» **EXERCISE REQUIREMENTS**:
Output only the lines below from the one containing "alimenticios satisface sus" to the one containing "transporte de productos agrícolas", exactly as written, both ends kept.

Segment Open

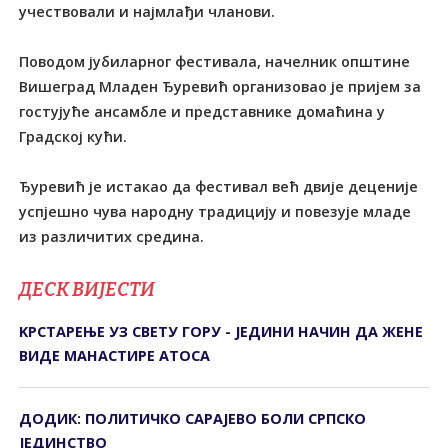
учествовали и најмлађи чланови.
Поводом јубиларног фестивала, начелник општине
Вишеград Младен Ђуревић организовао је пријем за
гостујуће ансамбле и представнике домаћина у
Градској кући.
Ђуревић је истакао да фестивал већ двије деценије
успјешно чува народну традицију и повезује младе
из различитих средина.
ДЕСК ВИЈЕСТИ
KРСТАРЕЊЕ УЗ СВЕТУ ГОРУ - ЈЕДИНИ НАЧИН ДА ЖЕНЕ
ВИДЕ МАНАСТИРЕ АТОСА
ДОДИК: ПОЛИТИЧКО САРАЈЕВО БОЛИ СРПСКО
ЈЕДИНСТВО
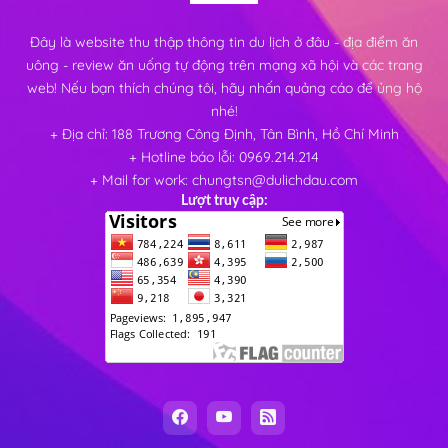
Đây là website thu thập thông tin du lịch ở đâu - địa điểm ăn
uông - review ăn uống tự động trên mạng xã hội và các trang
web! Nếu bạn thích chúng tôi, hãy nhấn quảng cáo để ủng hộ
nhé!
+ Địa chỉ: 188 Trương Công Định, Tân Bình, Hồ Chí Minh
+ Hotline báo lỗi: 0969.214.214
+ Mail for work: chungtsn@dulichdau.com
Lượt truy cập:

Segment Closed
Segment Open

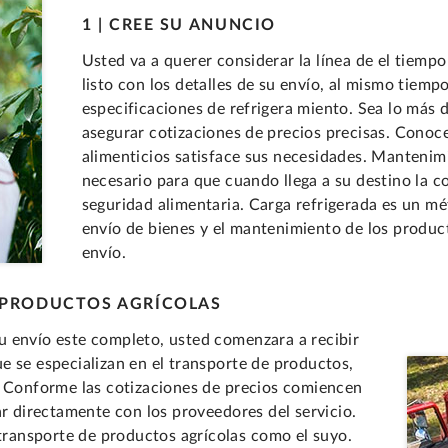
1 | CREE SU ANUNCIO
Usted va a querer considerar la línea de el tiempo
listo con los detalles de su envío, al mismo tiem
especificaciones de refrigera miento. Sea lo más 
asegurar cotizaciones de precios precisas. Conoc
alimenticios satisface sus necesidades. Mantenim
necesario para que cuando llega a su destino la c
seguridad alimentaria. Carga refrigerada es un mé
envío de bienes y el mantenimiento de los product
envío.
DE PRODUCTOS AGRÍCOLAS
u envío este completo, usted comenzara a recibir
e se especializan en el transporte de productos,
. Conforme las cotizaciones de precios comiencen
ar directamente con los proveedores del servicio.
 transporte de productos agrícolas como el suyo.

Segment Closed

» **EXERCISE RESPONSE**:
alimenticios satisface sus necesidades. Mantenim
necesario para que cuando llega a su destino la c
seguridad alimentaria. Carga refrigerada es un mé
envío de bienes y el mantenimiento de los product
envío.
DE PRODUCTOS AGRÍCOLAS
u envío este completo, usted comenzara a recibir
e se especializan en el transporte de productos,
. Conforme las cotizaciones de precios comiencen
ar directamente con los proveedores del servicio.
 transporte de productos agrícolas como el suyo.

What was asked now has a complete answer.